For compatibility with 8-bit and 7-bit environments, Unicode can also be encoded as UTF-8 and UTF-7, respectively. While Unicode-enabled functions in Windows use UTF-16, it is also possible to work with data encoded in UTF-8 or UTF-7, which are supported in Windows as multibyte character set code pages.
New Windows applications should use UTF-16 as their internal data representation. Windows also provides extensive support for code pages, and mixed use in the same application is possible. Even new Unicode-based applications sometimes have to work with code pages. Reasons for this are discussed in Code Pages.
An application can use the MultiByteToWideChar and WideCharToMultiByte functions to convert between strings based on code pages and Unicode strings. Although their names refer to "MultiByte", these functions work equally well with single-byte character set (SBCS), double-byte character set (DBCS), and multibyte character set (MBCS) code pages.
Typically, a Windows application should use UTF-16 internally, converting only as part of a "thin layer" over the interface that must use another format. This technique defends against loss and corruption of data. Each code page supports different characters, but none of them supports the full spectrum of characters provided by Unicode. Most of the code pages support different subsets, differently encoded. The code pages for UTF-8 and UTF-7 are an exception, since they support the complete Unicode character set, and conversion between these encodings and UTF-16 is lossless.

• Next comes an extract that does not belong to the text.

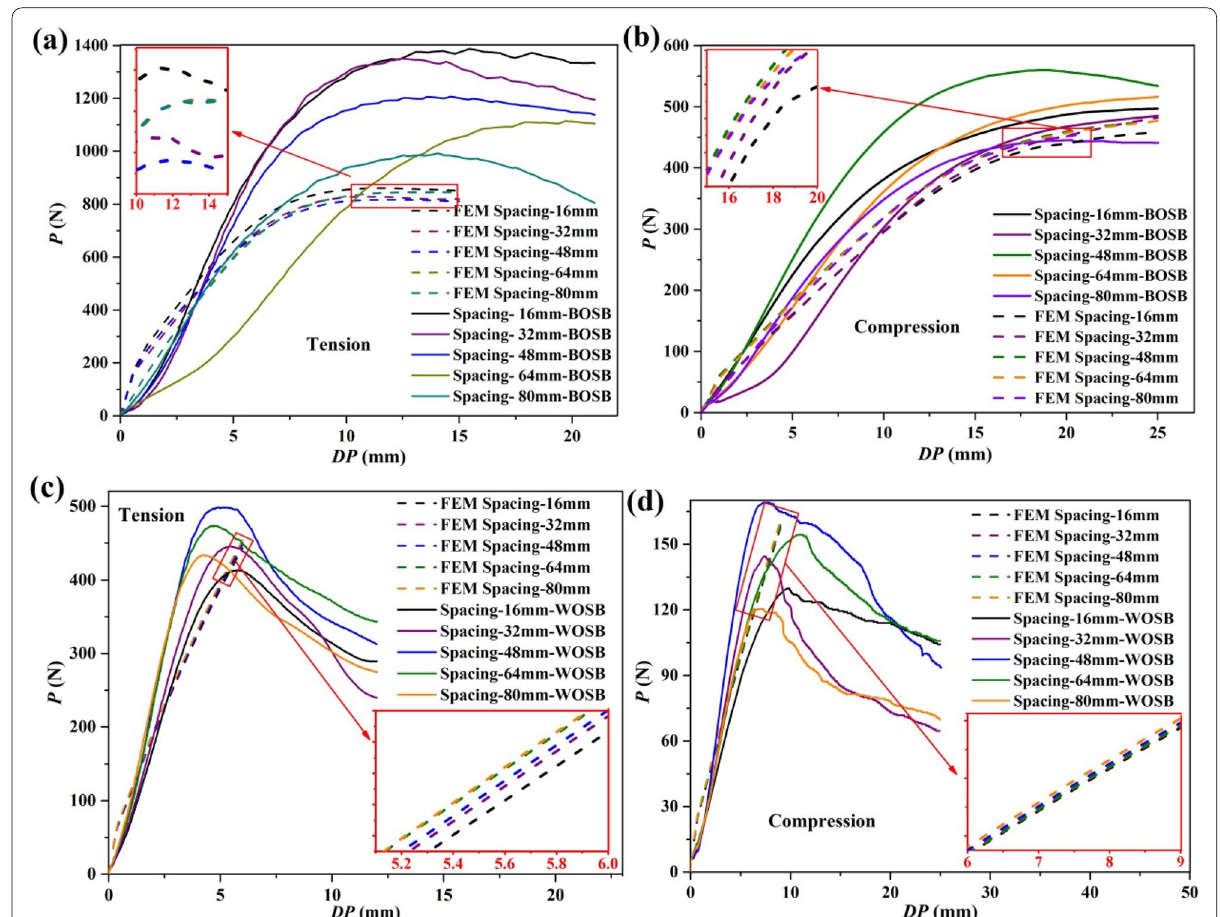
Fig. 5 The displacement–force curve of joints: a , b was tension and compression test curves of BOSB joint, c , d was tension and compression curves of WOSB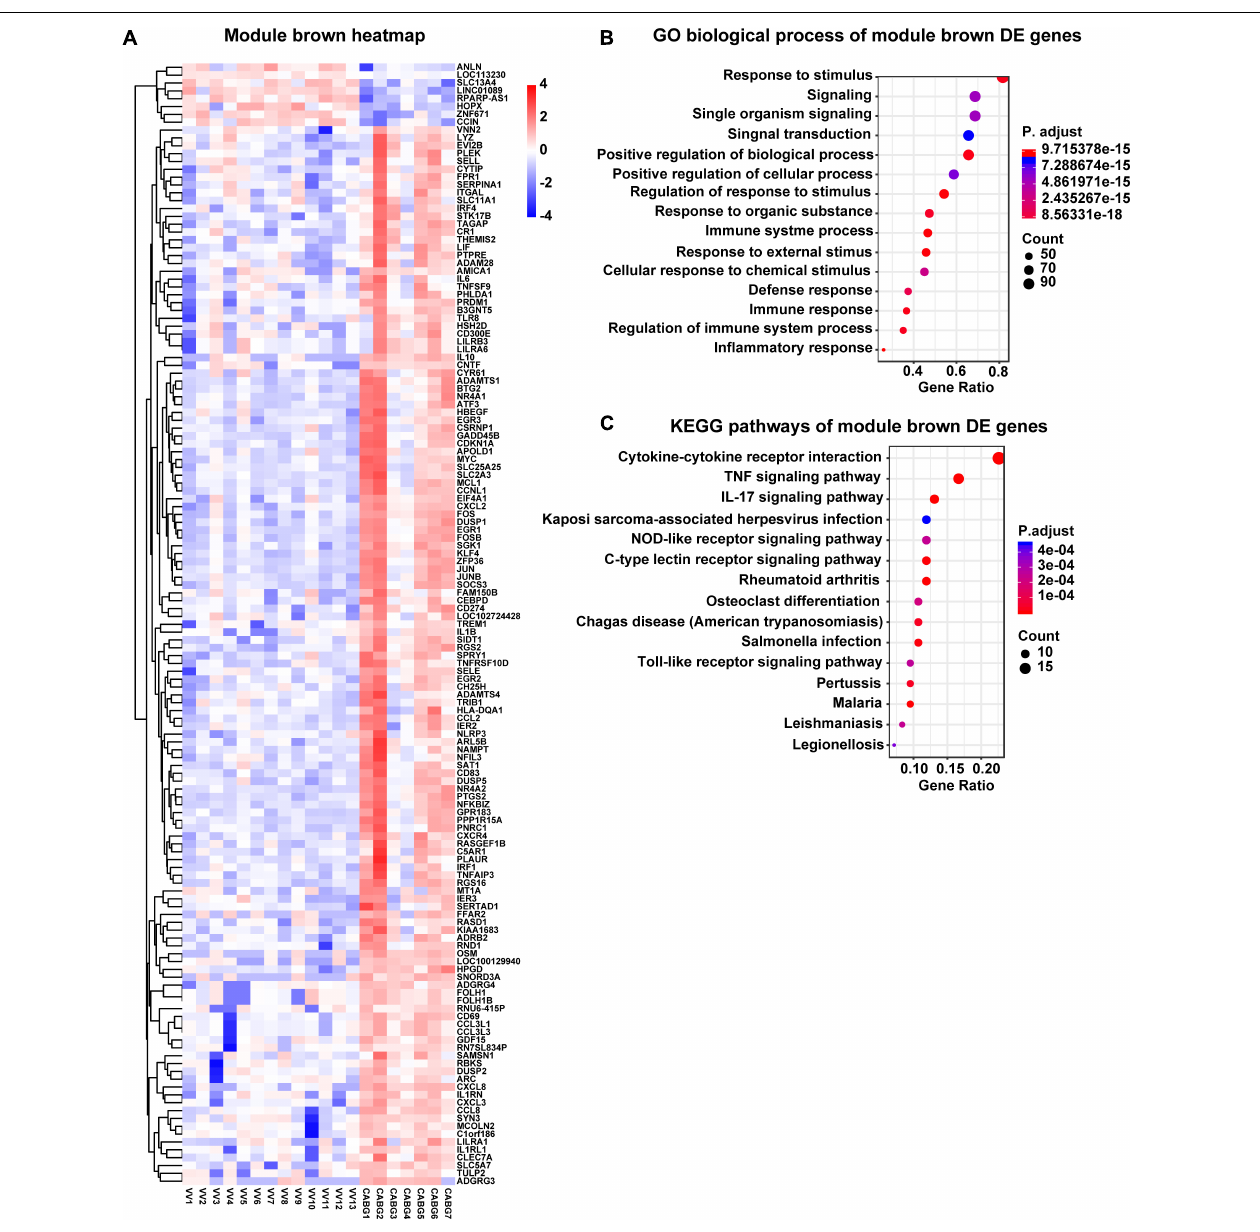
FIGURE 2 | Gene functional analysis of module brown genes. (A) Gene expression of module brown genes with RNA-seq data. (B) Gene ontology analysis and (C) Kyoto encyclopedia of genes and genomes (KEGG) pathway analysis of module brown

Data converted directly from the encoding used by one code page to the encoding used by another is subject to corruption, because the same data value on different code pages can encode a different character. Even when your application is converting as close to the interface as possible, you should think carefully about the range of data to handle.
Data converted from Unicode to a code page is subject to data loss, because a given code page might not be able to represent every character used in that particular Unicode data. Therefore, note that WideCharToMultiByte might lose some data if the target code page cannot represent all of the characters in the Unicode string.
When modernizing code page-based legacy applications to use Unicode, you can use generic functions and the TEXT macro to maintain a single set of sources from which to compile two versions of your application. One version supports Unicode and the other one works with Windows code pages. Using this mechanism, you can convert even very large applications from Windows code pages to Unicode while maintaining application sources that can be compiled, built, and tested at all phases of the conversion. For more information, see Conventions for Function Prototypes.
Unicode characters and strings use data types that are distinct from those for code page-based characters and strings. Along with a series of macros and naming conventions, this distinction minimizes the chance of accidentally mixing the two types of character data. It facilitates compiler type checking to ensure that only Unicode parameter values are used with functions expecting Unicode strings.